[Stored entries]
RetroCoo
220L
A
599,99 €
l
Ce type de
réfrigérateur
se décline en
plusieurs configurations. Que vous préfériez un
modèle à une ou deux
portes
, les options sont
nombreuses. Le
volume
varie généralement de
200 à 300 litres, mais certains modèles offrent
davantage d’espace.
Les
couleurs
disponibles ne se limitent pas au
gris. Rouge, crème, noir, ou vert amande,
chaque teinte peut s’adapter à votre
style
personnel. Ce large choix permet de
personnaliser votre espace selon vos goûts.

_Your instructions_: Reproduce word for word the lines from the first one through the line containing "disponibles ne se limitent pas au", including both.

_Reply_:
RetroCoo
220L
A
599,99 €
l
Ce type de
réfrigérateur
se décline en
plusieurs configurations. Que vous préfériez un
modèle à une ou deux
portes
, les options sont
nombreuses. Le
volume
varie généralement de
200 à 300 litres, mais certains modèles offrent
davantage d’espace.
Les
couleurs
disponibles ne se limitent pas au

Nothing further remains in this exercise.